St. Maries physician honored
| February 16, 2021 9:17 AM
Rhegan McGregor’s birth was not going the way her first-time expecting parents hoped.
In December 1996, they learned at delivery that their daughter’s umbilical cord was wrapped around her neck and that she was struggling to breathe. Upon arrival, McGregor’s skin tone was blue. Rick Thurston, M.D., a WWAMI Medical School graduate from Idaho and longtime family practitioner in the Gem State, helped save McGregor’s life.
Thurston, who spent 27 years practicing medicine in and around St. Maries before retiring in 2018, is the recipient of the 2021 Idaho WWAMI Alumni Award for community contributions, helping teach the next generation of physicians and providing exceptional care.
The WWAMI Medical Education Program is led by the University of Washington School of Medicine and serves a five-state region (Washington, Wyoming, Alaska, Montana and Idaho). Like each state involved in the partnership, Idaho WWAMI provides an opportunity for students to attend one of the best medical schools in the country in their home state for in-state tuition. In Idaho’s case, students attend their first two years of medical school at the University of Idaho, the same university that Thurston attend for undergrad.
“As I reflect back on many years of life and medical practice in St. Maries, I feel so blessed and privileged to be part of so many lives,” Thurston said. “Hopefully, I have positively touched these people and their families as much as they have touched me.”
Thurston’s actions during McGregor’s birth would be the first of many to positively influence her life.
Upon graduating from St. Maries High School, she was awarded the Thurston Memorial Scholarship, which supports graduates who want to major in the medical field. As an undergrad, she shadowed Thurston in the Benewah Community Hospital Emergency Room, which solidified her decision to apply to medical school. Today, McGregor is a first-year student at Idaho WWAMI.
“I hope to follow in the footsteps of Dr. Rick Thurston as I pursue my education,” McGregor said. “I would like to return to a rural Idaho community, provide quality health care that is amplified by both relationships and service. Additionally, as a future physician, I want to repay the favor of mentorship to the next generation of physicians just as Dr. Thurston has.”
Three generations of Dr. Thurstons
Thurston has deep roots in St. Maries. His father, Walter Dyce Thurston, M.D., practiced medicine there for 40 years and delivered more than 1,200 babies, including McGregor’s mother and father.
“Growing up in St. Maries, I saw how much my father enjoyed his work and that people appreciated him,” Thurston said. “Once I had the chance to set up practice here, dad was still around and he helped mentor me. It was a really special time, being able to pick his brain about patient care.”
Thurston’s son, Bill Thurston, is following a similar path to his father and grandfather. After leaving St. Maries to attend U of I himself, Bill started medical school with Idaho WWAMI. Next month, he will learn where he matched for a three-year medical residency. His fingers are crossed that it’s close to home.
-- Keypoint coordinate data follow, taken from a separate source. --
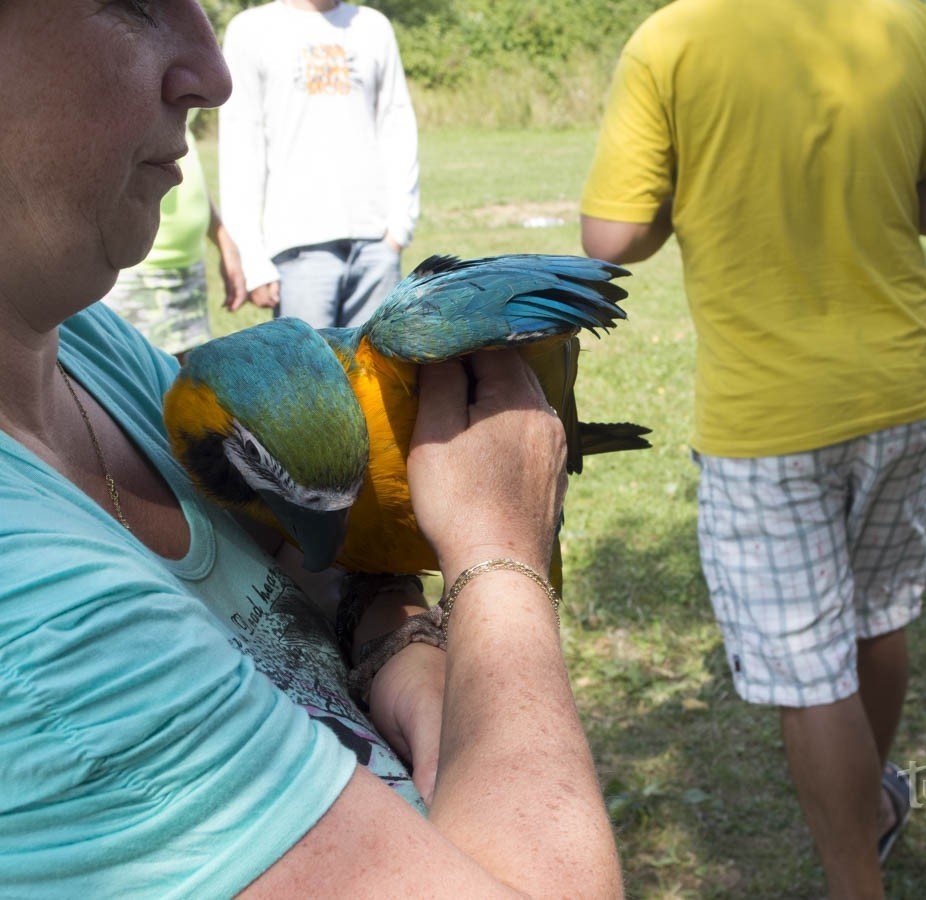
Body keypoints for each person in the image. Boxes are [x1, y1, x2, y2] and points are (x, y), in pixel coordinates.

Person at [0, 2, 620, 896]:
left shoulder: (90, 349)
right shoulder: (37, 624)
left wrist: (395, 644)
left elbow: (299, 568)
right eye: (133, 2)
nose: (213, 75)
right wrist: (497, 555)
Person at [580, 1, 926, 897]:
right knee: (878, 615)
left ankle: (857, 875)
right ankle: (872, 805)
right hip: (899, 385)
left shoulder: (671, 40)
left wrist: (694, 196)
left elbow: (613, 237)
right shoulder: (908, 23)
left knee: (809, 668)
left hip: (765, 413)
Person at [219, 0, 420, 330]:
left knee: (375, 376)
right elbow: (241, 149)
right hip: (297, 249)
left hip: (376, 245)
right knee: (307, 378)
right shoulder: (251, 30)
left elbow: (396, 126)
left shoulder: (373, 27)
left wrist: (398, 229)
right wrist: (253, 261)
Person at [102, 113, 255, 362]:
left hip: (189, 267)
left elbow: (182, 160)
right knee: (133, 385)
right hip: (136, 274)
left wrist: (223, 240)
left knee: (187, 387)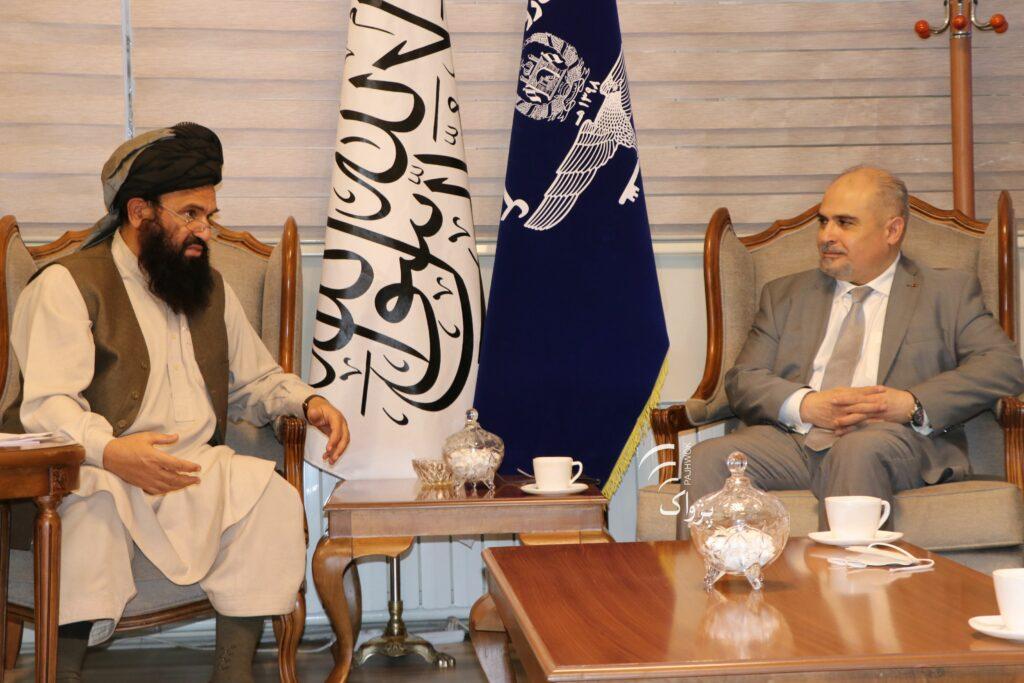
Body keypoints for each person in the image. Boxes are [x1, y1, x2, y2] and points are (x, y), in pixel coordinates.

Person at [3, 122, 350, 682]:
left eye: (208, 215)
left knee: (270, 498)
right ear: (139, 211)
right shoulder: (67, 285)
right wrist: (114, 454)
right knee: (88, 506)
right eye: (190, 214)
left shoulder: (206, 286)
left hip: (190, 468)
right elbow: (48, 406)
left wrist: (306, 401)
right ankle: (61, 674)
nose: (205, 230)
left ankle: (232, 674)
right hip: (100, 467)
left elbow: (255, 379)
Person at [685, 166, 1024, 534]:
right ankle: (709, 572)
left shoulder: (947, 292)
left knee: (856, 450)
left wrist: (911, 404)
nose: (826, 236)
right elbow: (744, 379)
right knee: (707, 457)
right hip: (794, 442)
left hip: (894, 441)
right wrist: (806, 405)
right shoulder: (784, 295)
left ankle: (849, 574)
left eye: (845, 223)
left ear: (892, 230)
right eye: (823, 221)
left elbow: (1001, 366)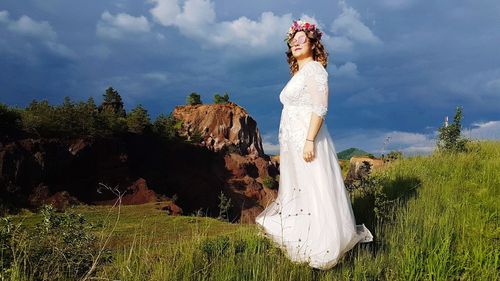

“I’m like my father in that the connection to people is a fulfilling aspect of medicine, and I think that that may be more pronounced in a small town,” Bill said. “I’m proud of the connection my family has with generations of families in and around St. Maries. It’s an honor to carry on that legacy.”
Rick Thurston served as Benewah Community Hospital’s chief of staff for six years and emergency room medical director for more than 20. He was also medical director of St. Maries Volunteer Community Clinic for 16 years and St. Maries Ambulance for 20 years.
Thurston and his wife, Karen, routinely hosted summer picnics for EMTs and their families. The two of them are also founding committee members of the St. Joe River Marathon.
“His mission is to improve the lives and health of individuals through community involvement,” said Jeff Seegmiller, WWAMI director at the U of I.
Thurston stayed engaged with his hometown and with state and national medical organizations throughout his career, including:
• American Medical Association member;
• American Academy and Idaho Academy of Family Physicians member;
• six years on the Idaho Medical Association Board of Directors,
• including the last year as president;
• nine years on the Blue Cross of Idaho Board of Directors;
• six years on the Admission Committee for Idaho WWAMI;
• and six years on the Shiloh Christian Guest Ranch Board of Directors
“We can’t think of a more deserving person to present this award to,” said Mary Barinaga, M.D., WWAMI assistant clinical dean of regional affairs. “Dr. Thurston displays dedication, empathy, knowledge, leadership and humbleness. He exemplifies the characteristics and qualities that are desired in a physician.”
Among the aspects Thurston likes most about retirement is interacting with his former patients, albeit at church or a football game instead of in a clinic.
Whether or not he’s wearing a stethoscope, Thurston will always be a small-town doctor that strives to positively influence people’s lives.